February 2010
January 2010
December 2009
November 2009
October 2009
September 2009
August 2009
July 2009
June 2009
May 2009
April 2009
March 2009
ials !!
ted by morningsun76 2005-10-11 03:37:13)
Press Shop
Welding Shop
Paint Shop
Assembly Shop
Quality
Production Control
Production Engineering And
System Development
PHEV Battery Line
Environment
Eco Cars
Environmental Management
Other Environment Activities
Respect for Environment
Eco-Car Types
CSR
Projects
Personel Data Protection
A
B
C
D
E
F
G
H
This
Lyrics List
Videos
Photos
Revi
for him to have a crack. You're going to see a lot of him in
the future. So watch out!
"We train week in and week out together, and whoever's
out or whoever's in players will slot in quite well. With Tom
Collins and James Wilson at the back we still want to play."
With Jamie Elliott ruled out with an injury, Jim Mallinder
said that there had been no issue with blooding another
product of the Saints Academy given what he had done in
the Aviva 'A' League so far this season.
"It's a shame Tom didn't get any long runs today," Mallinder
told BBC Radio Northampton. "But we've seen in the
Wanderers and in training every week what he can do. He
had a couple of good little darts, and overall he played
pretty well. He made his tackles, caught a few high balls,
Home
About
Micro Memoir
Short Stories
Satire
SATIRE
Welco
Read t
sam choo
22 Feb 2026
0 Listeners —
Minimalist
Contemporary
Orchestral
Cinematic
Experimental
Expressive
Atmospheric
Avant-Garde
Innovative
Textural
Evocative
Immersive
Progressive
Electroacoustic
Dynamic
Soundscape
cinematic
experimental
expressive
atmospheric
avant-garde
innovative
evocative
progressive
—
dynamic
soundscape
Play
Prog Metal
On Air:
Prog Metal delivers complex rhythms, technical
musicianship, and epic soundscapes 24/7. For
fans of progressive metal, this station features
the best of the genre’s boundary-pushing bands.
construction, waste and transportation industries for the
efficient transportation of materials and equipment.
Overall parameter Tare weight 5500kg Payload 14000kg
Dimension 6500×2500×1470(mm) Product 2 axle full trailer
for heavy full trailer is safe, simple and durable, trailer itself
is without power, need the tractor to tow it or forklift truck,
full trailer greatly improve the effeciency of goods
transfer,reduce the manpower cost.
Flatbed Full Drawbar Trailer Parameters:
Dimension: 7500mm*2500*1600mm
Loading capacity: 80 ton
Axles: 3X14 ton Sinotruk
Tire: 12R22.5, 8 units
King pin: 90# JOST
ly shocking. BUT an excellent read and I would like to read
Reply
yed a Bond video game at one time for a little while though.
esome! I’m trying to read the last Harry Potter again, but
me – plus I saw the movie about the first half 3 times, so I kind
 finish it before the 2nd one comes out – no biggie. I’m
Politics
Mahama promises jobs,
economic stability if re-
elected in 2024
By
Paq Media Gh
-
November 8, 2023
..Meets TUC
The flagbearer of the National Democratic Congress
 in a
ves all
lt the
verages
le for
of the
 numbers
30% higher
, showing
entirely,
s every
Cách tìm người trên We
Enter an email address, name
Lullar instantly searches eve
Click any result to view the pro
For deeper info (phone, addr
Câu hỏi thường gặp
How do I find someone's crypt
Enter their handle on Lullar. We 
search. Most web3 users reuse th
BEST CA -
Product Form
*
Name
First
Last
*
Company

→ Task to complete
Stopping at the line containing "out or whoever's", please repeat exactly every line from the very start of the entries, that line included, and nothing more.

→ Answer for the task
February 2010
January 2010
December 2009
November 2009
October 2009
September 2009
August 2009
July 2009
June 2009
May 2009
April 2009
March 2009
ials !!
ted by morningsun76 2005-10-11 03:37:13)
Press Shop
Welding Shop
Paint Shop
Assembly Shop
Quality
Production Control
Production Engineering And
System Development
PHEV Battery Line
Environment
Eco Cars
Environmental Management
Other Environment Activities
Respect for Environment
Eco-Car Types
CSR
Projects
Personel Data Protection
A
B
C
D
E
F
G
H
This
Lyrics List
Videos
Photos
Revi
for him to have a crack. You're going to see a lot of him in
the future. So watch out!
"We train week in and week out together, and whoever's
out or whoever's in players will slot in quite well. With Tom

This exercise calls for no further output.